Retail NZ sceptical Government intervention in grocery sector will serve up cheaper prices

Spotlight Live: PM Ardern and David Clark discuss supermarket regulation.Video/New Zealand Herald

Retail NZ has expressed doubts that the government will force the two major supermarkets to sell groceries to rivals at fixed prices and terms, and whether they will offer consumers better prices if they fail to voluntarily fully wholesale the market.

Retail Group chief executive Greg Harford said historically government intervention had not resulted in better prices.

Harford said if the government wanted to offer consumers better prices for groceries, it could simply remove the excise tax on fruit and vegetables – resulting in an immediate 15 per cent reduction in current prices.

“We support the government’s response to certain aspects of the Commerce Commission findings – such as the code of conduct and the independent dispute resolution scheme.

“However, we doubt that government intervention and further regulation of wholesale markets will result in better prices for New Zealanders. Historically, we have not seen government intervention in these circumstances resulting in better prices, such as Regulation of telecommunications,” Harford told the Herald.

“New entrants to the market or other retailers entering the grocery market do not need government intervention to set up shop or offer price competition in the New Zealand market.

“Retail is different from markets such as telecommunications or electricity, where retailers tend to differentiate themselves by offering products and services that are different from their competitors.”

This afternoon, Commerce and Consumer Affairs Minister David Clark fleshed out the government’s plans to improve competition in supermarkets. He said it would start to develop regulatory support to allow big supermarket companies such as Foodstuffs and Woolworths to offer wholesale goods to rivals at fair prices.

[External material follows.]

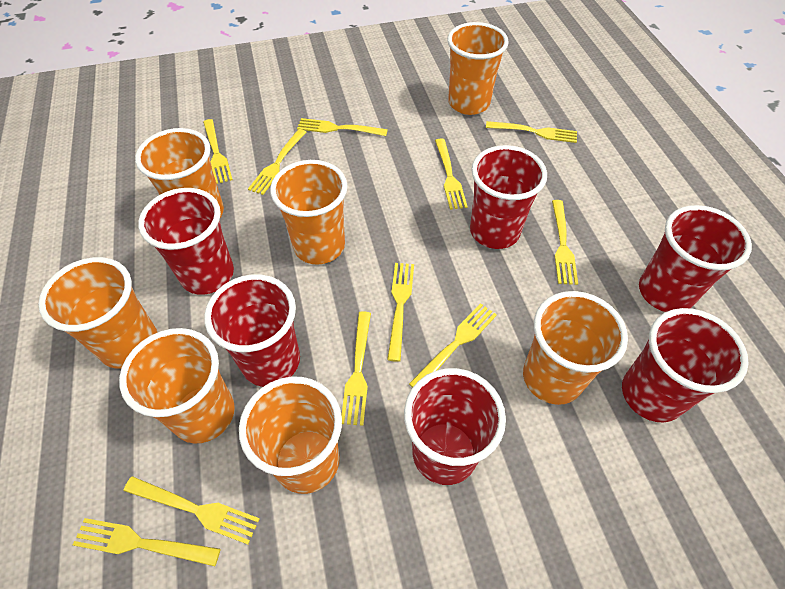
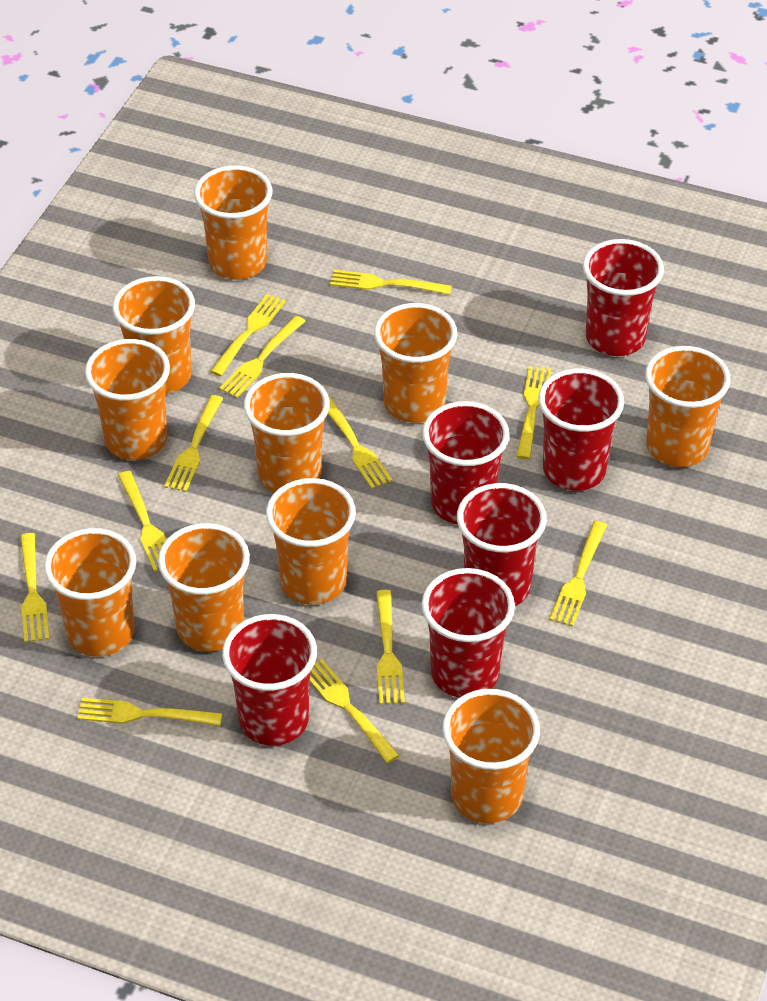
orange cup: 7 -> 10
yellow fork: 11 -> 12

The idea is to support smaller retailers and new market entrants by helping them source and sell a wider range of groceries at better prices.

He provided more details on the new rules.

“Under these changes, existing duopolies will be required to negotiate wholesale products with competitors on commercial terms,” ​​Clark explained.

“However, if these prices are not what we expect in a competitive wholesale market, the new grocery commissioner will be able to impose additional regulation to force fairer prices.

“Ultimately, if these interventions do not result in a fair deal, new regulations could be used to require major retailers to make wholesale supplies on specific terms, including price and range.”

Clark said the new system would incentivise big supermarkets to “level the playing field”.

The government called the move a “reshuffling of the grocery industry” and said it would eventually offer consumers cheaper prices at the checkout.

A year-long study of the grocery market by the Commerce Commission found that the country’s supermarkets are making $1 million a day in excess profits due to a lack of competition.

Its final report said the industry was not giving New Zealanders a fair deal and there was little competition to keep prices competitive.

As part of the government’s efforts to lower grocery prices, a grocery commissioner was recently appointed to oversee the industry and “explore” theft. The regulator is housed within the Commerce Commission and will review competition in the industry annually.

New Zealand consumers have welcomed new rules that increase competition in the industry.

Earlier this year, the nonprofit petitioned the government to go further than the Commerce Commission recommended and look into regulating access to wholesale supply.

A petition by New Zealand consumers about this garnered more than 78,000 signatures.

“We’re delighted that the government recognises that relying on supermarket giants to level the playing field is not going to work,” Consumer NZ chief executive Jon Duffy said.

“While the devil is in the details, wholesale access is key to healthy competition in the grocery industry.

“If grocery retailers outside the duopoly cannot get a fair amount of wholesale groceries at reasonable prices, they will still have difficulty establishing or expanding. This is the logical next step in the government’s work plan to repair the broken supermarket sector.”

Spencer Sonn, managing director of Woolworths New Zealand.photo/provided  Retail NZ sceptical Government intervention in grocery sector will serve up cheaper prices
Spencer Sonn, managing director of Woolworths New Zealand.photo/provided

Supermarket responds

The operator of supermarket chain Countdown has launched a new wholesale business unit and is trying to attract a small number of small-scale wholesale customers.

Woolworths New Zealand managing director Spencer Sonn said the opening of its wholesale channel had already begun and the supermarket operator was about to sign up its first multi-store wholesale customer.

He said it was also working on setting up the systems needed for wholesale and in dialogue with the top 50 suppliers on wholesale trade and supply terms.

“We think we’d better keep going, and that’s what we’re doing,” Thorne said of the government’s new effort to regulate the industry.

He said he agreed with the government that the industry should have support if players do not take aggressive steps to achieve wholesale.

But he warned that overly complex regulation could worsen the cost of living crisis.

“The inflation we are seeing now is driven by high commodity prices for locally grown and produced goods, significant increases in local and global freight costs, labour shortages, unpredictable weather and global inflationary pressures, many others much larger than ours markets are also going through. Unnecessary and overly complex regulation will not solve these problems and, in fact, may make the cost of living crisis worse.”

He said future wholesale supply would only be successful if suppliers were supportive in terms of price, range and quantities available to wholesale customers.

Foodstuffs has been contacted for comment.